** PAGE **
....

Project Run-A-Way & Master Docent Series
Project Run-A-Way to Open the 20th Annual Master Docent Series Workshops
- Project Run-A-Way Performance (FREE to general public)
- Master Docent Series Workshops ($35 for Frederick County residents, includes lunch)
- Master Docent Series Brochure, including registration and directions
PROJECT RUN-A-WAY

Maryland Gazette, 1798 Oct 11:
Forty Dollars Reward.
Ran away from the subscriber, living near Frederick-town, in Frederick county, a negro woman slave named Candis, supposed to be carried away by a negro man who goes by the name of William Stewart, who has a pass with him certifying that he and his wife, by the name of Elizabeth, are free, but his said wife Elizabeth is left behind in Frederick county; the negro slave Candis is a pretty lusty full faced wench, about five feet five inches high; had on and took with her a coarse muslin gown of a yellowish colour, dyed with arronetta, also a green petticoat of Joan's spinning, a new coarse felt hat, jacket and petticoat of Bath coating, and other cloaths unknown to me, and it is supposed she will pass with said fellow as his wife, by the name of Elizabeth, as free under the said pass; the said fellow William is about six feet high, a likely well made fellow, talks fast when spoken to; his cloathing was a half worn blue broad cloth coat, osnabrig shirt and trousers, half worn wool hat, with tinsel band and buckle on said hat, his other cloaths unknown; they stole and carried off with them a roan mare, about twelve years old, (said fellow says he is a carpenter). Whoever takes up and secures said wench, so that I get her again, shall receive if ten miles from home ten dollars, if twenty miles twenty dollars, if thirty miles thirty dollars, and if out of the state the above reward, including what the law allows, paid by
James Crow Cheney.

....

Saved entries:
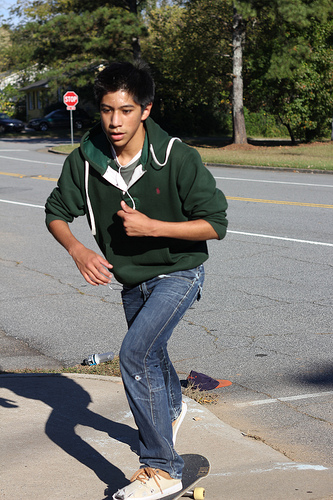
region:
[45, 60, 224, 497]
boy on skateboard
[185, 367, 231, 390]
blue and orange baseball cap on ground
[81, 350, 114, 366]
empty plastic bottle in the street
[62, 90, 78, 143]
stop sign in distance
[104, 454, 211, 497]
skateboard with white wheels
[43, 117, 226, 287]
green hoodie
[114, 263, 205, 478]
blue jeans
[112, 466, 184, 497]
tan shoe with a hole in the toe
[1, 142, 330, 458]
street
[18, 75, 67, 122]
house in background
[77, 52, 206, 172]
He is not an adult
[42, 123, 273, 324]
His jacket is dark green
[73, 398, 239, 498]
The skateboard is black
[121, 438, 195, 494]
His laces are orange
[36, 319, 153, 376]
Trash on the ground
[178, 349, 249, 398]
Someone's hat is not on their head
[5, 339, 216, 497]
A shadow is on the sidewalk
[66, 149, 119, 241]
The laces are white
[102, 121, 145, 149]
His mouth is open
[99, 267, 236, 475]
His jeans are dark blue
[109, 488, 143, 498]
hole in left sneaker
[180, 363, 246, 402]
orange and blue baseball hat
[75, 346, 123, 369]
empty plastic drink bottle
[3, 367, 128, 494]
black shadow of skateboarder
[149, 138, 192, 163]
White string on skateboarder's hoodie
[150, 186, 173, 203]
red logo on green hoodie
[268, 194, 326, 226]
yellow line in the middle of road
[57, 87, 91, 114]
red stop sign at corner of road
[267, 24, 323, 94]
greenery in upper right portion of picture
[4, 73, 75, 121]
yellow house with brown shutters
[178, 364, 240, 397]
orange and blue baseball cap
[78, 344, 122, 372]
empty plastic water bottle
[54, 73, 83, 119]
red octagon stop sign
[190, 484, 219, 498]
Back left yellow skateboard wheel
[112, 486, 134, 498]
Hole in top of yellow sneaker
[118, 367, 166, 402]
hole in knee area of blue jeans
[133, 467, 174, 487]
orange shoe laces on yellow shoes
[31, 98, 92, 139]
dark car located on right in driveway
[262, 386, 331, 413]
white lines painted on pavement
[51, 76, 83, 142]
The stop sign is red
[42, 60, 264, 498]
The boy is skateboarding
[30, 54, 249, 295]
The boy is wearing a green sweater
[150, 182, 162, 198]
Red emblem on the jacket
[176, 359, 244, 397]
A hat in the street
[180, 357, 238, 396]
The hat is blue and orange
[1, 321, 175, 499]
Boy's shadow on the sidewalk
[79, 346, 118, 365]
Empty bottle in the street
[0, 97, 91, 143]
Both cars are parked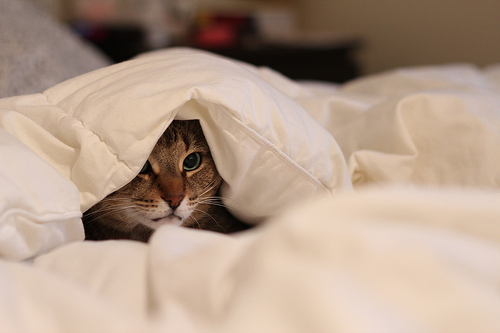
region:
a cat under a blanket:
[90, 107, 237, 230]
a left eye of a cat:
[181, 147, 203, 172]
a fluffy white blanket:
[15, 62, 488, 227]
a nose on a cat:
[163, 192, 188, 205]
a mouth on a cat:
[146, 208, 181, 225]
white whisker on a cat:
[88, 195, 138, 230]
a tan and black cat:
[96, 113, 228, 233]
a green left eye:
[181, 145, 206, 173]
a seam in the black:
[46, 80, 96, 160]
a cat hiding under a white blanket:
[0, 60, 489, 324]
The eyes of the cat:
[135, 153, 220, 188]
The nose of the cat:
[165, 183, 179, 204]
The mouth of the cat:
[157, 211, 188, 221]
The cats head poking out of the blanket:
[85, 135, 239, 220]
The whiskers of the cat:
[97, 195, 217, 216]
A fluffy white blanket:
[5, 68, 429, 330]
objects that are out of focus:
[46, 2, 348, 110]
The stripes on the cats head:
[159, 133, 196, 143]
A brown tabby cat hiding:
[109, 148, 234, 246]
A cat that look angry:
[73, 131, 248, 251]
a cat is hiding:
[81, 118, 253, 241]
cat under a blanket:
[81, 118, 255, 242]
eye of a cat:
[183, 148, 203, 171]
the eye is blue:
[182, 148, 204, 174]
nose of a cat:
[165, 194, 183, 204]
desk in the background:
[170, 36, 365, 82]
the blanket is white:
[0, 49, 495, 329]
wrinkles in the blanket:
[348, 65, 496, 180]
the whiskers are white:
[192, 179, 226, 223]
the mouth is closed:
[150, 209, 185, 223]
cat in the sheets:
[99, 84, 265, 239]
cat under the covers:
[55, 89, 296, 259]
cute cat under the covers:
[46, 75, 332, 278]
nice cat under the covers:
[42, 82, 302, 256]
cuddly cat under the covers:
[32, 66, 307, 281]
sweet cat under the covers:
[52, 72, 292, 276]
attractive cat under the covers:
[37, 95, 287, 282]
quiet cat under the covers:
[55, 75, 300, 274]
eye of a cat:
[166, 146, 215, 184]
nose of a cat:
[151, 178, 191, 220]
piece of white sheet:
[258, 239, 426, 311]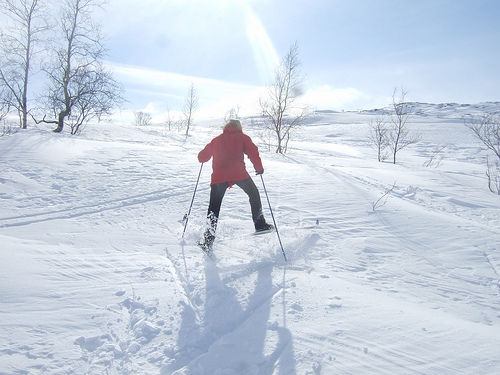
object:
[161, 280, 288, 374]
tracks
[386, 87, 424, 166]
tree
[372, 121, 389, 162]
tree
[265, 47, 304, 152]
tree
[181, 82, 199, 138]
tree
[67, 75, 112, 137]
tree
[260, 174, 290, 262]
pole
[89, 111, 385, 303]
ski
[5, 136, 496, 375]
snow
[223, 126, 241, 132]
hood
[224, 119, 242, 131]
head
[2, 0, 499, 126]
clouds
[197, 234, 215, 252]
foot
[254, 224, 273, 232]
foot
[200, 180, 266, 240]
pants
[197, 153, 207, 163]
elbow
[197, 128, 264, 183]
coat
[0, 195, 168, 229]
track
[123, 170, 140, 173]
footprint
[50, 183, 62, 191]
footprint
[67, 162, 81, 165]
footprint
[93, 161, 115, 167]
footprint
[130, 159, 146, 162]
footprint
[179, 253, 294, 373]
shadow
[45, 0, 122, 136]
tree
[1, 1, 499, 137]
background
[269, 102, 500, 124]
mountain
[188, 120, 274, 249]
person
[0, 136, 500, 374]
ground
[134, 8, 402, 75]
sky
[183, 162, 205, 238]
pole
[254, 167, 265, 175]
hand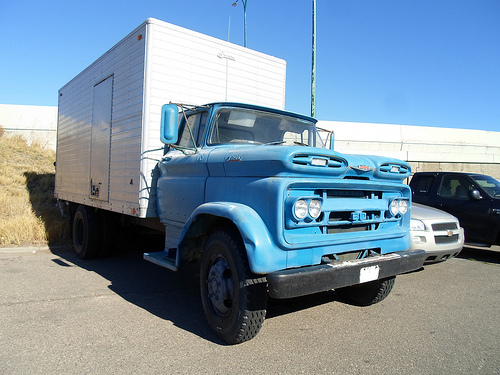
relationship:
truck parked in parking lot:
[50, 18, 426, 345] [9, 239, 499, 374]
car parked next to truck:
[404, 192, 471, 264] [50, 18, 426, 345]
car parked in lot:
[409, 200, 464, 265] [328, 310, 410, 354]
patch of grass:
[2, 142, 41, 218] [1, 131, 67, 243]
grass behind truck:
[1, 131, 67, 243] [50, 18, 426, 345]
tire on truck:
[199, 230, 269, 345] [50, 18, 426, 345]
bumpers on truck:
[272, 248, 427, 300] [34, 18, 478, 348]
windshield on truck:
[206, 106, 316, 146] [50, 18, 426, 345]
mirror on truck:
[156, 97, 184, 145] [50, 18, 426, 345]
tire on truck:
[201, 236, 247, 334] [46, 12, 398, 363]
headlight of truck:
[286, 194, 326, 224] [50, 18, 426, 345]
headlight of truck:
[387, 195, 411, 221] [50, 18, 426, 345]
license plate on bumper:
[360, 267, 380, 282] [274, 250, 426, 297]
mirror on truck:
[325, 127, 340, 150] [50, 18, 426, 345]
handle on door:
[157, 154, 174, 161] [149, 102, 216, 225]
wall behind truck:
[1, 99, 496, 195] [50, 18, 426, 345]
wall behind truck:
[1, 99, 496, 195] [407, 162, 493, 257]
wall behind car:
[1, 99, 496, 195] [408, 197, 465, 272]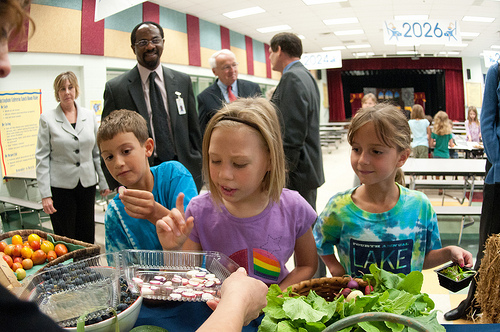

....

** WRITTEN REQUEST **
Extract the passage of the Project Run-A-Way page from "- Master Docent Series Workshops" up to and including "Forty Dollars Reward.", word for word. The records come from a separate source.

** FULL ANSWER **
- Master Docent Series Workshops ($35 for Frederick County residents, includes lunch)
- Master Docent Series Brochure, including registration and directions
PROJECT RUN-A-WAY

Maryland Gazette, 1798 Oct 11:
Forty Dollars Reward.